Wer einer Behörde eine Veränderung der persönlichen Verhältnisse, wie beispielsweise einen Umzug, mit einfachem Brief statt mit Einschreiben mitteilt, handelt grundsätzlich nicht grob fahrlässig. Das gilt auch dann, wenn die Mitteilung den Adressaten nicht erreicht.
Im zugrunde liegenden Fall hatte der Kläger, dem eine Berufsausbildungsbeihilfe bewilligt wurde, einen Umzug mit einfachem Brief mitgeteilt. Die Arbeitsagentur hatte die Berufsausbildungsbeihilfe rückwirkend aufgehoben, da durch den Rückumzug in den Haushalt der Eltern kein Anspruch mehr darauf bestand. Eine rückwirkende Aufhebung wäre im konkreten Fall aber nur rechtmäßig gewesen, wenn der Kläger eine Mitteilungspflicht vorsätzlich oder grob fahrlässig verletzt hätte (§ 48 Abs. 1 Satz 2 Nr. 2 SGB X).

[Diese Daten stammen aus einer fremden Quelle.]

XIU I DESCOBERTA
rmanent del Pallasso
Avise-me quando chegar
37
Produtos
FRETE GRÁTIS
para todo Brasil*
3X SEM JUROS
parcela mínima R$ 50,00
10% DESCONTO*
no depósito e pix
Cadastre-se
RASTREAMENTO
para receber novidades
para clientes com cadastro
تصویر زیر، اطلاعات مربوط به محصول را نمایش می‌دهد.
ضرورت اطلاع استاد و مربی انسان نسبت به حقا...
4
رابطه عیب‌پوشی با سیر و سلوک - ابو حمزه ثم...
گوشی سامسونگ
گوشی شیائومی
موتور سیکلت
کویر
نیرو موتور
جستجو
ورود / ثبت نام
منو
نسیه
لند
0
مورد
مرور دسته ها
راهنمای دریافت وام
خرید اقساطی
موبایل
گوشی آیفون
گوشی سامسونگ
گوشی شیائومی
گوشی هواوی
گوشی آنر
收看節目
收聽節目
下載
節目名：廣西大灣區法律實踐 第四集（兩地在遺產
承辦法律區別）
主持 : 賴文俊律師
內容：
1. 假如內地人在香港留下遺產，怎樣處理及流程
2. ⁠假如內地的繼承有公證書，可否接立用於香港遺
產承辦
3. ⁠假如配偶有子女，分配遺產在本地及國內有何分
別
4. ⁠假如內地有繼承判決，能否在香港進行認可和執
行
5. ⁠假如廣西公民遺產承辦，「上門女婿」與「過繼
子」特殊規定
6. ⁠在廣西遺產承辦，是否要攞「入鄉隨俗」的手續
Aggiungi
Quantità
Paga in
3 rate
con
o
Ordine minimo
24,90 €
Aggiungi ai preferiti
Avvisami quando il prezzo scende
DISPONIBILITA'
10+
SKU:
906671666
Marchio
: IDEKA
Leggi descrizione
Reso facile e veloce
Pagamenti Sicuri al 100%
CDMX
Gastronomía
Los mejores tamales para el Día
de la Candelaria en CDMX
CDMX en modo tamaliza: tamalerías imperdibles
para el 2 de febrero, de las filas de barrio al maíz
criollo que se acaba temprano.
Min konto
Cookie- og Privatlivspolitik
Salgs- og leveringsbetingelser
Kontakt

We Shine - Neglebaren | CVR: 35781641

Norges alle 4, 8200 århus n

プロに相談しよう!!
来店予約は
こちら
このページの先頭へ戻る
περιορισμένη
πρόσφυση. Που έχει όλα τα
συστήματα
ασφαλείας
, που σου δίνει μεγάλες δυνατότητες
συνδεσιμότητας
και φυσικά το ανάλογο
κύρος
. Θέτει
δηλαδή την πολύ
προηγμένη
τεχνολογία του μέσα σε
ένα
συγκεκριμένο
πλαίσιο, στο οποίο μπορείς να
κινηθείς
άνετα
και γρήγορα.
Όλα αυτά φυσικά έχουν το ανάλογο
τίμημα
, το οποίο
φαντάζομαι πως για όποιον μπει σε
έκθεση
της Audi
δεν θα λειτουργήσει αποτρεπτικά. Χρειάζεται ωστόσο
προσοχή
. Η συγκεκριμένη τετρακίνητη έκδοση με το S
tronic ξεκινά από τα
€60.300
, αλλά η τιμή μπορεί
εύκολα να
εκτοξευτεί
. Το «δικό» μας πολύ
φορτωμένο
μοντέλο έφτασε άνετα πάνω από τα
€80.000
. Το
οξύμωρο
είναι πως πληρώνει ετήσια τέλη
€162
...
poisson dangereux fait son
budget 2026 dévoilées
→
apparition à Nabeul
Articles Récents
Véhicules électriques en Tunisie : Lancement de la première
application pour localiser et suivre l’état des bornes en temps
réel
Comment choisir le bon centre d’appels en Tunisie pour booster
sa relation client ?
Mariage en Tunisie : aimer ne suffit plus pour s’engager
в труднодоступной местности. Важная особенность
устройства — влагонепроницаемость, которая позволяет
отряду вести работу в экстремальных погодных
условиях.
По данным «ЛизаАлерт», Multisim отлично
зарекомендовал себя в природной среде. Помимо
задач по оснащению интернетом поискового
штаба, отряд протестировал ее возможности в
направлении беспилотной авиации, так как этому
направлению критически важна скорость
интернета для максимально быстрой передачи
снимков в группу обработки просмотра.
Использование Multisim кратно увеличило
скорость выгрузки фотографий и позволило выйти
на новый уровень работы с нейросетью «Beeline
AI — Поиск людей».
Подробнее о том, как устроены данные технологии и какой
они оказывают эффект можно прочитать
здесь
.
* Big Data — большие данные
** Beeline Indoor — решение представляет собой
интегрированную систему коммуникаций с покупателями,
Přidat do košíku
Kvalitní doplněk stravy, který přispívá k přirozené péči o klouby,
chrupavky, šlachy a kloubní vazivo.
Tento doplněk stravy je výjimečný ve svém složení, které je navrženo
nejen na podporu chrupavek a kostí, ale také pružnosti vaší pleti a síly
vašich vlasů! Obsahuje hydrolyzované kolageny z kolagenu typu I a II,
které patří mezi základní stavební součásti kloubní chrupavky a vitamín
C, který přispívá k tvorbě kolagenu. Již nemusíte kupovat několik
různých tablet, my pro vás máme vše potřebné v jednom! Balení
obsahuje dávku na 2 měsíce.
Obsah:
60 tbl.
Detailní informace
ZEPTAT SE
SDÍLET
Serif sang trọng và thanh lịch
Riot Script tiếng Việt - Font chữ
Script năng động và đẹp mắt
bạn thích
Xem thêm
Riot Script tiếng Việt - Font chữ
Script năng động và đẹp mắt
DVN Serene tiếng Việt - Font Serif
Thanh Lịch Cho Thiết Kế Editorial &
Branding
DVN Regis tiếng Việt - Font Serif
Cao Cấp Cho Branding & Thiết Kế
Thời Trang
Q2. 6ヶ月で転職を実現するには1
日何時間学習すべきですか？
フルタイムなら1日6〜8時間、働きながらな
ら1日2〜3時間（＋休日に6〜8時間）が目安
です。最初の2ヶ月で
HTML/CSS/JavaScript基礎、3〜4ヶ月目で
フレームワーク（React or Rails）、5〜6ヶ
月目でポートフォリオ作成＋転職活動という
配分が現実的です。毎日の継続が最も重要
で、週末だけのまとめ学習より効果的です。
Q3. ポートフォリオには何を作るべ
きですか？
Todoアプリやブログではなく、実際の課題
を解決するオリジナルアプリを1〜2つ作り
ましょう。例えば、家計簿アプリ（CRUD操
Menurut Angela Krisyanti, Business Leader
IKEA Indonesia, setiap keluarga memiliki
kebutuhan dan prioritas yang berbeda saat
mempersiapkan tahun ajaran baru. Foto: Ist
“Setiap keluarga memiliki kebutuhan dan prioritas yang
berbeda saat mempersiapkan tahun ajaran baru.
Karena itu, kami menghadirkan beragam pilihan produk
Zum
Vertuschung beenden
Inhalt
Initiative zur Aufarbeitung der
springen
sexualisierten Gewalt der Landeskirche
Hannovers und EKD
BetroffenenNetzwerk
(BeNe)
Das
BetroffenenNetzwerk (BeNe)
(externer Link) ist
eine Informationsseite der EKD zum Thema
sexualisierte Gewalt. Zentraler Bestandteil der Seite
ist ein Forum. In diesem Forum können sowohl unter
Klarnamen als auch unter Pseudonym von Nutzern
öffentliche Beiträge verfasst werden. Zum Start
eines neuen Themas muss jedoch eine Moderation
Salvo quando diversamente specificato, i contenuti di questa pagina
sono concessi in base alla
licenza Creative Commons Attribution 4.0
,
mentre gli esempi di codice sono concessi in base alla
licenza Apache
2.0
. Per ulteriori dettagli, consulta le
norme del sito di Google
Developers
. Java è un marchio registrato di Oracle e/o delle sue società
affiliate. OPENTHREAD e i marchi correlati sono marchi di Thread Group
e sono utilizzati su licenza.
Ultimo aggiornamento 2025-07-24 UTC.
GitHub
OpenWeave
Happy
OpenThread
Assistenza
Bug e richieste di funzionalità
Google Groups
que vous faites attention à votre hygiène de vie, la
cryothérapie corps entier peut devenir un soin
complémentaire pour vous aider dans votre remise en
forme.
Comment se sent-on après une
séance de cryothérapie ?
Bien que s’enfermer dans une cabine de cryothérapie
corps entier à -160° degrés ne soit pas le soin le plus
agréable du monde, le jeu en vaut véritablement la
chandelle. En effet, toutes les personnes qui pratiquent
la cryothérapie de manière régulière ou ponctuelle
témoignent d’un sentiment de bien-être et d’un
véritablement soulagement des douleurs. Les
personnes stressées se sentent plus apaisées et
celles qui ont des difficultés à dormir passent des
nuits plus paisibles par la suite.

In dieser Konstellation lag, anders als von der Vorinstanz angenommen, keine grobe Fahrlässigkeit vor, da keine gesetzliche Verpflichtung zur Übersendung per Einschreiben oder in ähnlich gesicherter Weise bestand und auch die Arbeitsagentur regelmäßig Bescheide mit einfachem Brief übersandte.
Der junge Mann war auch nicht verpflichtet, sich zu erkundigen, ob das Schreiben angekommen war. Dies wäre nur der Fall gewesen, wenn zum Beispiel Anhaltspunkte für den fehlenden Zugang bestanden hätten.
Das Landessozialgericht (LSG) verpflichtete die Arbeitsagentur, die Aufhebung der Bewilligung wieder aufzuheben (Urt. v. 29.10.2010, Az. L 1 AL 49/09).